[Records drawn from a dataset]
◆ ◆ ◆ ◆ ◆ ◆ ◆
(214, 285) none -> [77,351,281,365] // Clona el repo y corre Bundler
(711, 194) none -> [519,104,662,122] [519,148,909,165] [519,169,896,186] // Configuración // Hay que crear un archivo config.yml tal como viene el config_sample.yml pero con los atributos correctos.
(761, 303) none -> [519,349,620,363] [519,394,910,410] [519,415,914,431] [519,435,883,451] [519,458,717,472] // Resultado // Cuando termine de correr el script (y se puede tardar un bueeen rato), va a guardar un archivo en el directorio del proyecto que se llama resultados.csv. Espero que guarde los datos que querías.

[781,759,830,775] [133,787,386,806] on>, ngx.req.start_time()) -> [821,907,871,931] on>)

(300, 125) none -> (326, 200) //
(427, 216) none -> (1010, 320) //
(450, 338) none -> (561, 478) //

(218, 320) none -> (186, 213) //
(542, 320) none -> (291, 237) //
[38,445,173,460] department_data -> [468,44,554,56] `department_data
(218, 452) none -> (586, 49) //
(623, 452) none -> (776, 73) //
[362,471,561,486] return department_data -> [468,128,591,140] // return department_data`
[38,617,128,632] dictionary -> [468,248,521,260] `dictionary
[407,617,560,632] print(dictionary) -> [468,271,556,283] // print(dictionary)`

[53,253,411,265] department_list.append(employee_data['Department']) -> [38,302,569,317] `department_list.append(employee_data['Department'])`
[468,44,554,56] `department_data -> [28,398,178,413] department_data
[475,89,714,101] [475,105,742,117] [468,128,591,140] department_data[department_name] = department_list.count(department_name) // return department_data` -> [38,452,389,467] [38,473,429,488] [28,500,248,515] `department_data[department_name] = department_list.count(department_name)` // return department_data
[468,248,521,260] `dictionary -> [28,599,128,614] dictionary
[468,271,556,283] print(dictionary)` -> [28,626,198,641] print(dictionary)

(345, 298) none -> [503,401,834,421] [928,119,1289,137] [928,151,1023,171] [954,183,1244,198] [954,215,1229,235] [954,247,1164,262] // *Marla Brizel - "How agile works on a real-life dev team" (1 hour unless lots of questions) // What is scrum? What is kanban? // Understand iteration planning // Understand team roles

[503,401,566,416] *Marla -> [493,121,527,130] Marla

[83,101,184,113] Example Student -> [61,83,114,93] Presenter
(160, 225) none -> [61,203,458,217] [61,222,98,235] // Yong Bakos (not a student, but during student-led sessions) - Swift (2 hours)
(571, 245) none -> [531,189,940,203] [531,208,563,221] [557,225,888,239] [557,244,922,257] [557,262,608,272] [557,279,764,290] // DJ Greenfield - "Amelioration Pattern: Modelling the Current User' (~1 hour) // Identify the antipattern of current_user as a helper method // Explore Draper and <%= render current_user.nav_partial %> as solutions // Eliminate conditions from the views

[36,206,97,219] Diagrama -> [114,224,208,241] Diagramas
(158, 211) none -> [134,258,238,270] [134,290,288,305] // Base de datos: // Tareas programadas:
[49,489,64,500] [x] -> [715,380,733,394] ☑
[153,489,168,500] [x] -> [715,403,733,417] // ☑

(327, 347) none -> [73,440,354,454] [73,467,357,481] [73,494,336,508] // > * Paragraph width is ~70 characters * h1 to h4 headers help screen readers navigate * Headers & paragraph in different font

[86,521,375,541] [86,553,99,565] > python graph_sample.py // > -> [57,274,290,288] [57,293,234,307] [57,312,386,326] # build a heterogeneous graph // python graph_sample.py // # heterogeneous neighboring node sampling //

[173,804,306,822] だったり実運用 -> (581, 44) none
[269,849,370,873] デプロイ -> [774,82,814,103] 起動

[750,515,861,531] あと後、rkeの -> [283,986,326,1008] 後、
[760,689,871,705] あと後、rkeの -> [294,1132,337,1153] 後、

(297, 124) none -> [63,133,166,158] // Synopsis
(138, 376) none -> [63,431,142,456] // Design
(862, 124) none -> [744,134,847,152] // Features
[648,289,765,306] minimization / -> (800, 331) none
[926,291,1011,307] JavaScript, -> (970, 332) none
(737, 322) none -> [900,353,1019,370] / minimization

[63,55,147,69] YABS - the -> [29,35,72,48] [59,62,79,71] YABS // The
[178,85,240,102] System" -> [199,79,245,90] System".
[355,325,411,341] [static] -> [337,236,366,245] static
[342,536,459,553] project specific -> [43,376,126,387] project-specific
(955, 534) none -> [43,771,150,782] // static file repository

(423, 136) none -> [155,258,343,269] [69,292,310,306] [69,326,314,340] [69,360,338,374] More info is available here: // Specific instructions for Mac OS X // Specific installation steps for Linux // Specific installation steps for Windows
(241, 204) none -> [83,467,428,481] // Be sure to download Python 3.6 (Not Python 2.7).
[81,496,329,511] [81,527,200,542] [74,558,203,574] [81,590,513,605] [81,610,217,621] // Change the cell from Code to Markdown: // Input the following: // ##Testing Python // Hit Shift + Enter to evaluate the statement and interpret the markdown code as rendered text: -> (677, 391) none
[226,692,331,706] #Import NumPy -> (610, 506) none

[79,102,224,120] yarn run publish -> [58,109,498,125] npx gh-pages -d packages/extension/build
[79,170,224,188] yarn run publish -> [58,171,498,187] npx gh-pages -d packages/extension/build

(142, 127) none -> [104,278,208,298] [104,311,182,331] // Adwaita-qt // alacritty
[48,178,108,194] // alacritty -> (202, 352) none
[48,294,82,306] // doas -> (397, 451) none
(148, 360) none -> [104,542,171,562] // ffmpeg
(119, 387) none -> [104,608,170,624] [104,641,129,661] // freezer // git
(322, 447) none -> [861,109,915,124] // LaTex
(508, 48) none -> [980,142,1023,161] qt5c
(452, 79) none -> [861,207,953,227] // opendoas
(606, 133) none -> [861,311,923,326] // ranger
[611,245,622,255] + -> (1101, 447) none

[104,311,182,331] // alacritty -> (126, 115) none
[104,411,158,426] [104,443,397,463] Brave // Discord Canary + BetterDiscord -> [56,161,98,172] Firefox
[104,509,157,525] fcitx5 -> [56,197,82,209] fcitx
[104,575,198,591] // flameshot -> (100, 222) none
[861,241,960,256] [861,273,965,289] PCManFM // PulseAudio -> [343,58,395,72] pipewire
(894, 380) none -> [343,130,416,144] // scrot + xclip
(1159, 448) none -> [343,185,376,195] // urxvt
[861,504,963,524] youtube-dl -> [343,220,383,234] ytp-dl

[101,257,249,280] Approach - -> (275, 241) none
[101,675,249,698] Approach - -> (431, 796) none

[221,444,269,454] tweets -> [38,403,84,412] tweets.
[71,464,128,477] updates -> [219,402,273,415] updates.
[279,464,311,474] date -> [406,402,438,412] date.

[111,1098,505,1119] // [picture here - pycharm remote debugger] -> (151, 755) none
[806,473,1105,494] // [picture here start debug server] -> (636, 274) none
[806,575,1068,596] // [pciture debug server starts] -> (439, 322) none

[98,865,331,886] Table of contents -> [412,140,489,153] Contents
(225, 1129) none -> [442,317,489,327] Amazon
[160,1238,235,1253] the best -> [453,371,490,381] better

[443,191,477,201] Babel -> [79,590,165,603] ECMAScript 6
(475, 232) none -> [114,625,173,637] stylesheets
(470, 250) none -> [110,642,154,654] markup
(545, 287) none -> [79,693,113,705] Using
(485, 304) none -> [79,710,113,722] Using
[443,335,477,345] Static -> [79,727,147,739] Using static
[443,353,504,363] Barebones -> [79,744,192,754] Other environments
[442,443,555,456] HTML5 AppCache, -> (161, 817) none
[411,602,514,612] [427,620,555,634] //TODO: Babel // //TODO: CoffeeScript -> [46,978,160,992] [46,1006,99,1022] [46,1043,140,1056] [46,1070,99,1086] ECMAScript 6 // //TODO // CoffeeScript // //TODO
◆ ◆ ◆ ◆ ◆ ◆ ◆
An exact copy of the lines above, from the one containing "[98,865,331,886] Table of" through the one containing "[442,443,555,456] HTML5 AppCache, ->", is the whole of the answer.

Solved problem:
[98,865,331,886] Table of contents -> [412,140,489,153] Contents
(225, 1129) none -> [442,317,489,327] Amazon
[160,1238,235,1253] the best -> [453,371,490,381] better

[443,191,477,201] Babel -> [79,590,165,603] ECMAScript 6
(475, 232) none -> [114,625,173,637] stylesheets
(470, 250) none -> [110,642,154,654] markup
(545, 287) none -> [79,693,113,705] Using
(485, 304) none -> [79,710,113,722] Using
[443,335,477,345] Static -> [79,727,147,739] Using static
[443,353,504,363] Barebones -> [79,744,192,754] Other environments
[442,443,555,456] HTML5 AppCache, -> (161, 817) none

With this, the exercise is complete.